Following his unsuccessful attacks against Petersburg on June 15-18th, Lt. Gen. Ulysses S. Grant sought to cut the city's supply lines. From Petersburg, 2 railroads ran southward and westward, hauling rations and material to Gen. Robert E. Lee's army from the Confedearte interior. To strike them, Grant called on young Brig. Gen. James H. Wilson, who had led the 3rd Cavalry Division/Army of the Potomac for only 2 months. For the raid, Wilson was also given Brig. Gen. August V. Kautz's cavalry division of the Army of the James, a total of 3,300 troopers, plus horse artillery and a supply train.
Heading south from Lee's Mill on the 22nd, Wilson and Kautz ripped up miles of track on the Petersburg & Weldon Railroad, then marched west, striking the Southside line near Ford's Station, 14 miles southwest of Petersburg. Since most of Lee's horsemen had followed the cavalry of Maj. Gen. Philip H. Sheridan toward Lynchburg a few days before, the raiders met light opposition, damaging trackage, rolling stock, nad depot facilities as far west as Burkeville Junction.

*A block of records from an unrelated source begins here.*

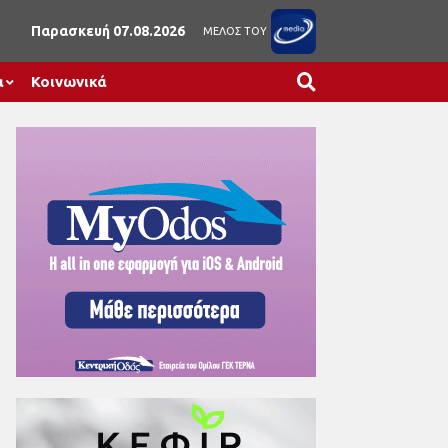
Παρασκευή 07.08.2026
ΜΕΛΟΣ ΤΟΥ
α
Κοινωνικά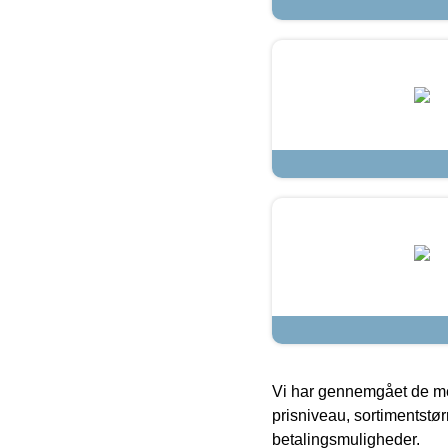
Vi har gennemgået de mes
prisniveau, sortimentstø
betalingsmuligheder.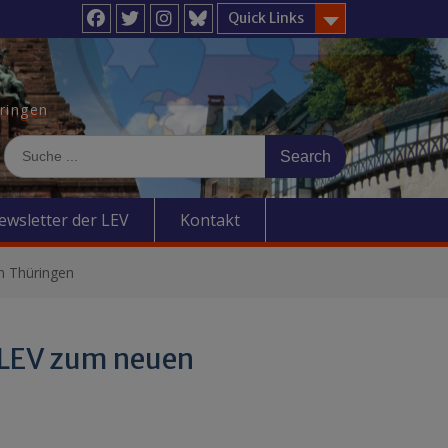
Quick Links
Facebook
Twitter
Instagram
BlueSky
üringen
Search
for:
ewsletter der LEV
Kontakt
n Thüringen
 LEV zum neuen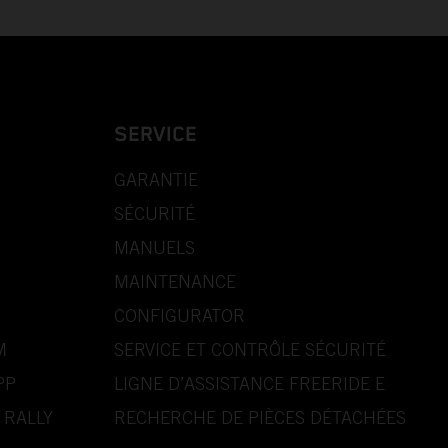
SERVICE
GARANTIE
SÉCURITÉ
MANUELS
MAINTENANCE
CONFIGURATOR
M
SERVICE ET CONTRÔLE SÉCURITÉ
PP
LIGNE D’ASSISTANCE FREERIDE E
 RALLY
RECHERCHE DE PIÈCES DÉTACHÉES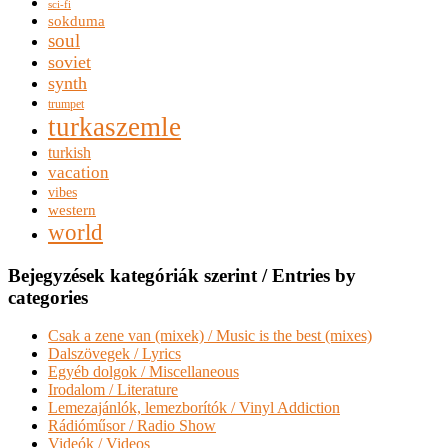
sci-fi
sokduma
soul
soviet
synth
trumpet
turkaszemle
turkish
vacation
vibes
western
world
Bejegyzések kategóriák szerint / Entries by
categories
Csak a zene van (mixek) / Music is the best (mixes)
Dalszövegek / Lyrics
Egyéb dolgok / Miscellaneous
Irodalom / Literature
Lemezajánlók, lemezborítók / Vinyl Addiction
Rádióműsor / Radio Show
Videók / Videos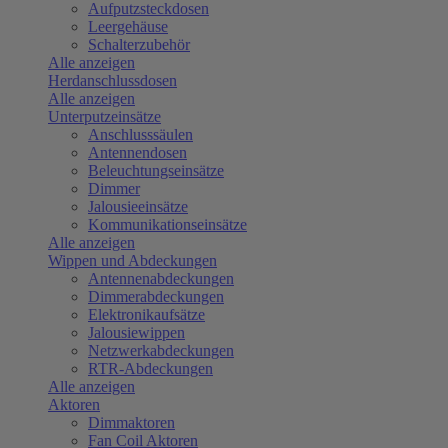
Aufputzsteckdosen
Leergehäuse
Schalterzubehör
Alle anzeigen
Herdanschlussdosen
Alle anzeigen
Unterputzeinsätze
Anschlusssäulen
Antennendosen
Beleuchtungseinsätze
Dimmer
Jalousieeinsätze
Kommunikationseinsätze
Alle anzeigen
Wippen und Abdeckungen
Antennenabdeckungen
Dimmerabdeckungen
Elektronikaufsätze
Jalousiewippen
Netzwerkabdeckungen
RTR-Abdeckungen
Alle anzeigen
Aktoren
Dimmaktoren
Fan Coil Aktoren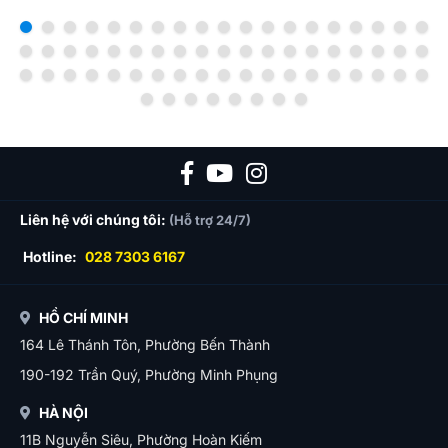
Liên hệ với chúng tôi:
(Hỗ trợ 24/7)
Hotline:
028 7303 6167
HỒ CHÍ MINH
164 Lê Thánh Tôn, Phường Bến Thành
190-192 Trần Quý, Phường Minh Phụng
HÀ NỘI
11B Nguyễn Siêu, Phường Hoàn Kiếm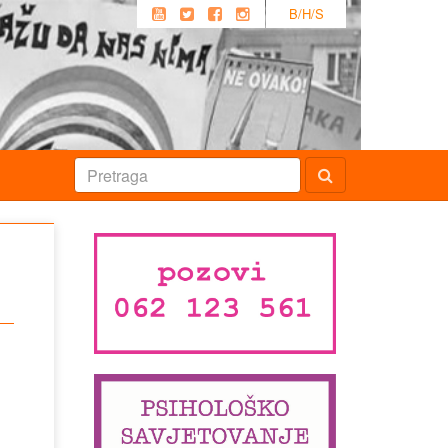
B/H/S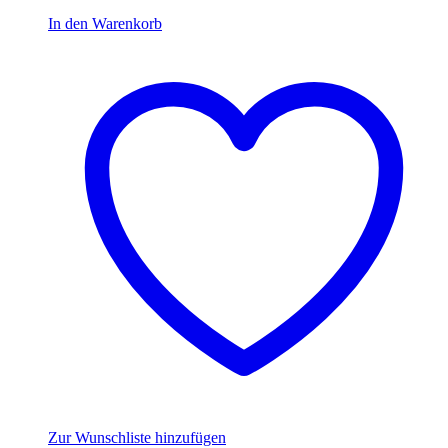
7,99 €
5,59 €.
In den Warenkorb
Zur Wunschliste hinzufügen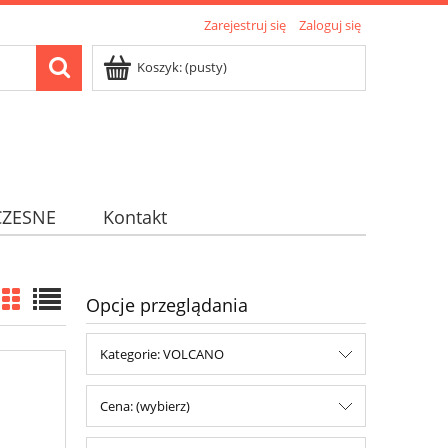
Zarejestruj się
Zaloguj się
Koszyk:
(pusty)
ZESNE
Kontakt
Opcje przeglądania
Kategorie: VOLCANO
Cena: (wybierz)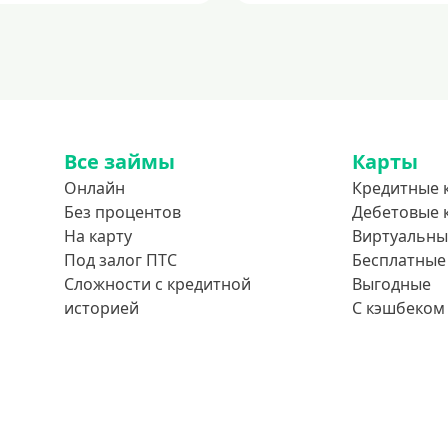
Все займы
Карты
Онлайн
Кредитные 
Без процентов
Дебетовые 
На карту
Виртуальны
Под залог ПТС
Бесплатные
Сложности с кредитной
Выгодные
историей
С кэшбеком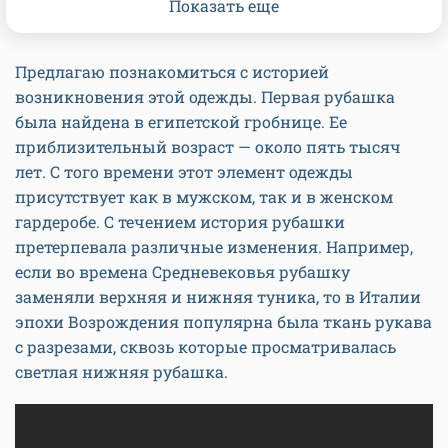
Показать еще
Предлагаю познакомиться с историей
возникновения этой одежды. Первая рубашка
была найдена в египетской гробнице. Ее
приблизительный возраст — около пять тысяч
лет. С того времени этот элемент одежды
присутствует как в мужском, так и в женском
гардеробе. С течением история рубашки
претерпевала различные изменения. Например,
если во времена Средневековья рубашку
заменяли верхняя и нижняя туника, то в Италии
эпохи Возрождения популярна была ткань рукава
с разрезами, сквозь которые просматривалась
светлая нижняя рубашка.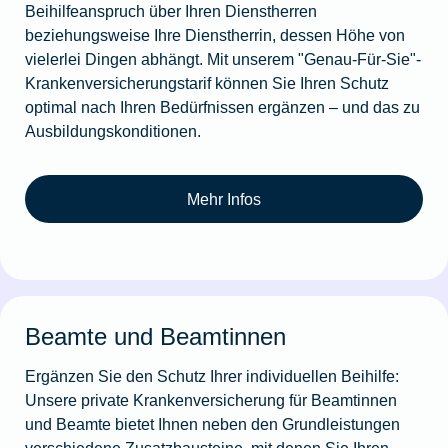
Beihilfeanspruch über Ihren Dienstherren
beziehungsweise Ihre Dienstherrin, dessen Höhe von
vielerlei Dingen abhängt. Mit unserem "Genau-Für-Sie"-
Krankenversicherungstarif können Sie Ihren Schutz
optimal nach Ihren Bedürfnissen ergänzen – und das zu
Ausbildungskonditionen.
Mehr Infos
Beamte und Beamtinnen
Ergänzen Sie den Schutz Ihrer individuellen Beihilfe:
Unsere private Krankenversicherung für Beamtinnen
und Beamte bietet Ihnen neben den Grundleistungen
verschiedene Zusatzbausteine, mit denen Sie Ihren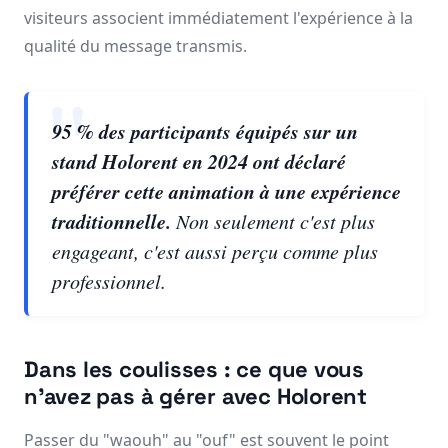
visiteurs associent immédiatement l'expérience à la
qualité du message transmis.
95 % des participants équipés sur un
stand Holorent en 2024 ont déclaré
préférer cette animation à une expérience
traditionnelle.
Non seulement c'est plus
engageant, c'est aussi perçu comme plus
professionnel.
Dans les coulisses : ce que vous
n'avez pas à gérer avec Holorent
Passer du "waouh" au "ouf" est souvent le point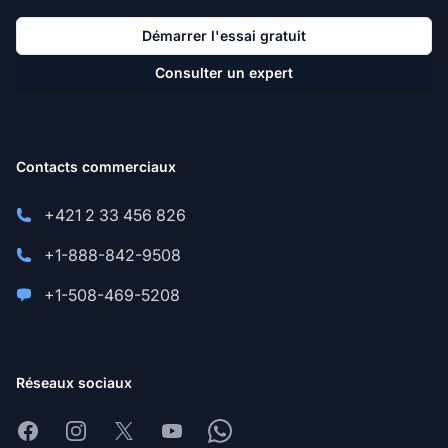
Démarrer l'essai gratuit
Consulter un expert
Contacts commerciaux
+421 2 33 456 826
+1-888-842-9508
+1-508-469-5208
Réseaux sociaux
Facebook
Instagram
X
Youtube
Whatsapp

From Burkeville, the Federals moved down a 3rd railroad, the Richmond & Danville, before being halted on the 25th at the Staunton River Bridge near Roanoke Station by 900 Confederate Regulars and home guards. As pursuers gathered in the rear, the Federals fled east, returning to the Weldon line near Stony Creek Station on the 28th. There, and farther north at Ream's Station, they were battered by cavalry under the command of Maj. Gen. Wade Hampton, recently returned from chasing Sheridan, and by 3 infantry brigades under Brig. Gen. William Mahone.
Outnumbered and virtually surrounded, Wilson and Kautz abandone their artillery, wagons, and wounded, and raced north and east toward Grant's headquarters, where their troops arrived in small detachments until July 1st. Their mission proved a failure: the 60 miles of track they had destroyed were repaired rapidly by Confederate labor gangs.